WASHINGTON -- President Trump’s proposal to expand the use of private activity bonds for public purpose infrastructure projects looks a lot like a proposal made more than three years ago by President Obama.

Trump detailed his proposal in the 53-page infrastructure plan he sent members of Congress on Monday.

The plan calls for $6 billion to go toward expanding and using PABs as a way to leverage financing for public-purpose infrastructure projects. The $6 billion would represent lost federal revenues, so it would allow for many more PABs to be issued for these projects.

Trump’s PAB proposal is part of a major effort by the administration to place more funding responsibility on the private sector and on state and local governments rather than the federal government, according to the infrastructure plan.

The plan would remove state volume caps, and the $15 billion transportation volume cap, for tax-exempt PABs used for public infrastructure projects.

The alternative minimum tax would also be removed for these enhanced PABs.
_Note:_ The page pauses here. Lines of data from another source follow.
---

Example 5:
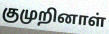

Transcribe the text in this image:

குமுறினாள்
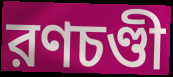
রণচণ্ডী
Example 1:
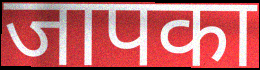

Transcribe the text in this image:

जापका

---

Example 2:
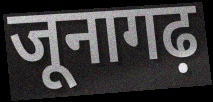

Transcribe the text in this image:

जूनागढ़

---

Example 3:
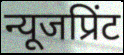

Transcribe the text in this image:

न्यूजप्रिंट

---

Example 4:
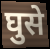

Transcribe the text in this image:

घुसे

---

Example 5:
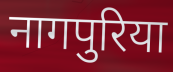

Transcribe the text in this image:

नागपुरिया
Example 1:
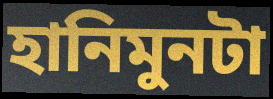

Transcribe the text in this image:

হানিমুনটা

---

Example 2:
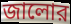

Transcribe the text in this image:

জালোর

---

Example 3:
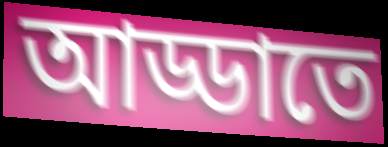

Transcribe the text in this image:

আড্ডাতে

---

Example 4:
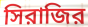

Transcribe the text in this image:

সিরাজির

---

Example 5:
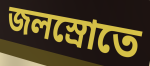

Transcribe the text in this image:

জলস্রোতে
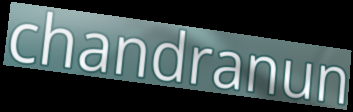
chandranun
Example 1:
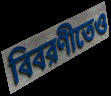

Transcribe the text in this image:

বিবরণীতেও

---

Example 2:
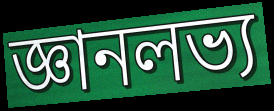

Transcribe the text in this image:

জ্ঞানলভ্য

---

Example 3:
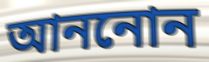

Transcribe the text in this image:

আননোন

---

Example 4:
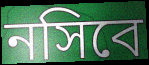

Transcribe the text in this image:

নসিবে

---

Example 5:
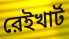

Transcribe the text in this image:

রেইখার্ট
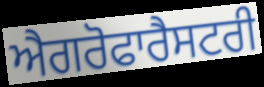
ਐਗਰੋਫਾਰੈਸਟਰੀ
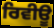
ਰਿਵੀਊ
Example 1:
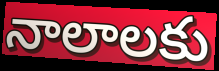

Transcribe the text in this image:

నాలాలకు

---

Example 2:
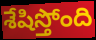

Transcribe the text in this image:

శేషిస్తోంది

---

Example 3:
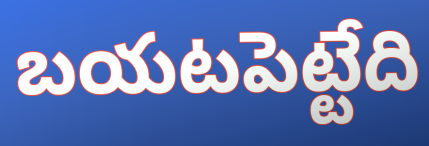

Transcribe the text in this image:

బయటపెట్టేది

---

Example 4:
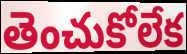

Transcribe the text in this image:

తెంచుకోలేక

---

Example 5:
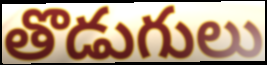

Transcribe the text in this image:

తొడుగులు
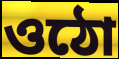
ওঠো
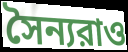
সৈন্যরাও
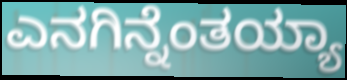
ಎನಗಿನ್ನೆಂತಯ್ಯಾ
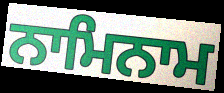
ਨਾਮਿਨਾਮ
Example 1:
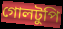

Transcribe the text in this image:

গোলটুপি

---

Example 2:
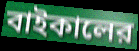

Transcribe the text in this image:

বাইকালের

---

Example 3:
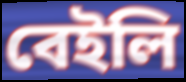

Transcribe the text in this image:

বেইলি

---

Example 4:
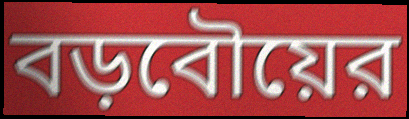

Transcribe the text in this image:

বড়বৌয়ের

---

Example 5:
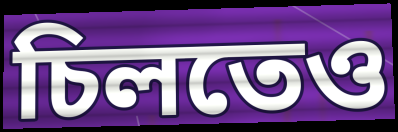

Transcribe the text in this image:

চিলতেও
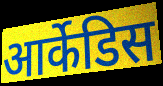
आर्केडिस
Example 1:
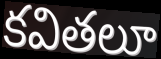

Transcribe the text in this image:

కవితలూ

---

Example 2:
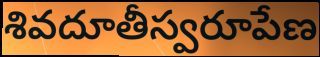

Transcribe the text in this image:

Historically the AMT has led to higher interest rates on many PABs, making them more costly for state and local governments to issue.

Public-purpose infrastructure projects would have to be owned by state or local governments, with some exceptions. Projects could be owned by private parties but only under arrangements in which the rates charged for services or the use of the projects are subject to state or local regulatory or contractual control and approval. Also the projects would have to be available for general public use or to provide services to the general public.

Kent Hiteshew

These bonds appear to be very similar to the tax-exempt qualified public infrastructure bonds (QPIBs) that President Obama announced as part of the Build America Investment Initiative he launched in mid-January 2015.
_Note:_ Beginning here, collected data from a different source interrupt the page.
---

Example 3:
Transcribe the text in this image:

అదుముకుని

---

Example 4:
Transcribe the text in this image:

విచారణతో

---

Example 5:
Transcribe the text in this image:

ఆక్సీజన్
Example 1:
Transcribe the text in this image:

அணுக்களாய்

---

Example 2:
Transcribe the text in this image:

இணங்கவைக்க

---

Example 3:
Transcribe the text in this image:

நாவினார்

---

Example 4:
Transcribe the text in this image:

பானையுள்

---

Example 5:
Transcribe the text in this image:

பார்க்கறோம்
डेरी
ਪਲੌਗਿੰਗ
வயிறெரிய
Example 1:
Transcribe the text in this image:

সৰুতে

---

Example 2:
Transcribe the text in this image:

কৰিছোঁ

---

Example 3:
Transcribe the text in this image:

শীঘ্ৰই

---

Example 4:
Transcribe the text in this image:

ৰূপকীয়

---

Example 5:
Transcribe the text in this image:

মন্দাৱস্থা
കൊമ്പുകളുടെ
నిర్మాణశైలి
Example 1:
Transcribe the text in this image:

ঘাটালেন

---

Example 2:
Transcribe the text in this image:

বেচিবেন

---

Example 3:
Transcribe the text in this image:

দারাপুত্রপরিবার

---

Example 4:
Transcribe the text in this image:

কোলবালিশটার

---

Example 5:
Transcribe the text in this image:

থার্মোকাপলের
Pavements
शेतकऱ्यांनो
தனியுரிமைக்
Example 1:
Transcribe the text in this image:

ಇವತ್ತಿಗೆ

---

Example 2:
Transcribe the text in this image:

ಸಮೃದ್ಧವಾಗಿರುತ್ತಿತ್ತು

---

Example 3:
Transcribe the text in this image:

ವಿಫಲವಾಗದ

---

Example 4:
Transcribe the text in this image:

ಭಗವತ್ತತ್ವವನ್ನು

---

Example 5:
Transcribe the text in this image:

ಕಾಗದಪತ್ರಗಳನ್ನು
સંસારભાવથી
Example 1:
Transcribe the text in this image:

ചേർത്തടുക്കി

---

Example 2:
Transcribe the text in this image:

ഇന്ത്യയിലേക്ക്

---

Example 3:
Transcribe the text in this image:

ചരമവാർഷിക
QPIBs, which the Obama administration detailed in its budget requests for both fiscal years 2016 and 2017, would be like certain types of PABs but with eased tax law restrictions that could be more easily used in conjunction with financing for public-private partnership (P3) arrangements for infrastructure projects.

“The Trump proposal to broaden the eligibility and flexibility of PABs builds upon the prior Administration's efforts to level the playing field between public and private sector procurement and, if enacted, would encourage greater private capital investment in America's infrastructure,” said Kent Hiteshew, a former Treasury Department official who helped develop the QPIB proposal.

“Having said that, their proposed reprogramming of $200 billion of existing federal funds is woefully inadequate to produce the $1.5 trillion of sorely needed infrastructure investment that this proposal purports to create,” said Hiteshew, now a strategic advisor at EY.

Similar to Trump’s proposal for enhanced PABs, the two core eligibility requirements for QPIBs were that the infrastructure projects to be financed be governmentally owned and publicly used.

But Trump's plan goes further by saying projects can be owned by private parties but only under arrangements in which the rates charged for services or the use of the projects are subject to state or local regulatory or contractual control and approval.

Also similar to the Trump PAB proposal -- neither volume caps nor the alternative minimum tax would apply to QPIBs.

Trump’s proposal appears to include a few more projects that could be financed with these enhanced PABs, such as hydroelectric power generating facilities, flood control and stormwater facilities, and environmental remediation costs on Brownfield and Superfund sites.

Additionally, Trump’s proposal calls for modifying the so-called change-of-use tax rules to more easily preserve the tax-exempt status of governmental bonds when the bond-financed project is either used, or purchased, by one or more private parties. It would also provide change-of-use cures for private leasing of infrastructure projects to ensure preservation of the tax exemption of the bonds.

But these change-of-use modifications can be made by the Treasury Department and Internal Revenue Service and would not require legislation, sources said.